# Work request
Quote every row below verbatim, omitting the picture markers from your answer.

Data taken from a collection
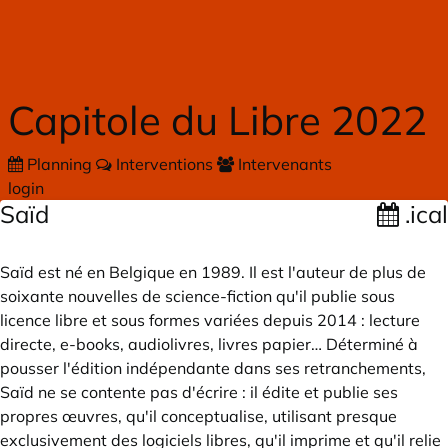
Skip to main content
Capitole du Libre 2022
Planning
Interventions
Intervenants
login
Saïd
.ical
Saïd est né en Belgique en 1989. Il est l'auteur de plus de
soixante nouvelles de science-fiction qu'il publie sous
licence libre et sous formes variées depuis 2014 : lecture
directe, e-books, audiolivres, livres papier… Déterminé à
pousser l'édition indépendante dans ses retranchements,
Saïd ne se contente pas d'écrire : il édite et publie ses
propres œuvres, qu'il conceptualise, utilisant presque
exclusivement des logiciels libres, qu'il imprime et qu'il relie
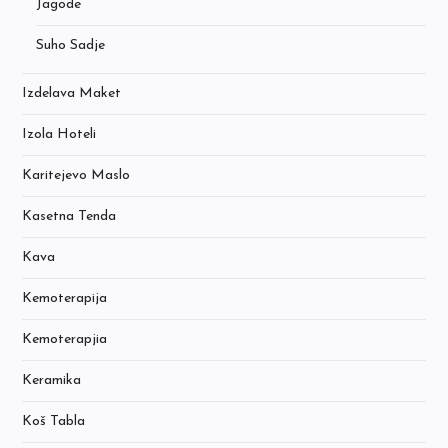
Jagode
Suho Sadje
Izdelava Maket
Izola Hoteli
Karitejevo Maslo
Kasetna Tenda
Kava
Kemoterapija
Kemoterapjia
Keramika
Koš Tabla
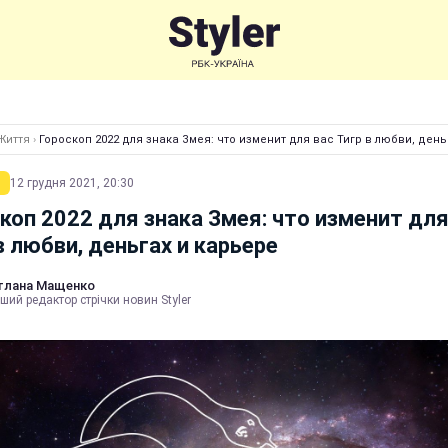
Життя
›
Гороскоп 2022 для знака Змея: что изменит для вас Тигр в любви, день
12 грудня 2021, 20:30
коп 2022 для знака Змея: что изменит для
в любви, деньгах и карьере
тлана Мащенко
ший редактор стрічки новин Styler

# Output for this exercise
Skip to main content
Capitole du Libre 2022
Planning
Interventions
Intervenants
login
Saïd
.ical
Saïd est né en Belgique en 1989. Il est l'auteur de plus de
soixante nouvelles de science-fiction qu'il publie sous
licence libre et sous formes variées depuis 2014 : lecture
directe, e-books, audiolivres, livres papier… Déterminé à
pousser l'édition indépendante dans ses retranchements,
Saïd ne se contente pas d'écrire : il édite et publie ses
propres œuvres, qu'il conceptualise, utilisant presque
exclusivement des logiciels libres, qu'il imprime et qu'il relie
Jagode
Suho Sadje
Izdelava Maket
Izola Hoteli
Karitejevo Maslo
Kasetna Tenda
Kava
Kemoterapija
Kemoterapjia
Keramika
Koš Tabla
Життя
›
Гороскоп 2022 для знака Змея: что изменит для вас Тигр в любви, день
12 грудня 2021, 20:30
коп 2022 для знака Змея: что изменит для
в любви, деньгах и карьере
тлана Мащенко
ший редактор стрічки новин Styler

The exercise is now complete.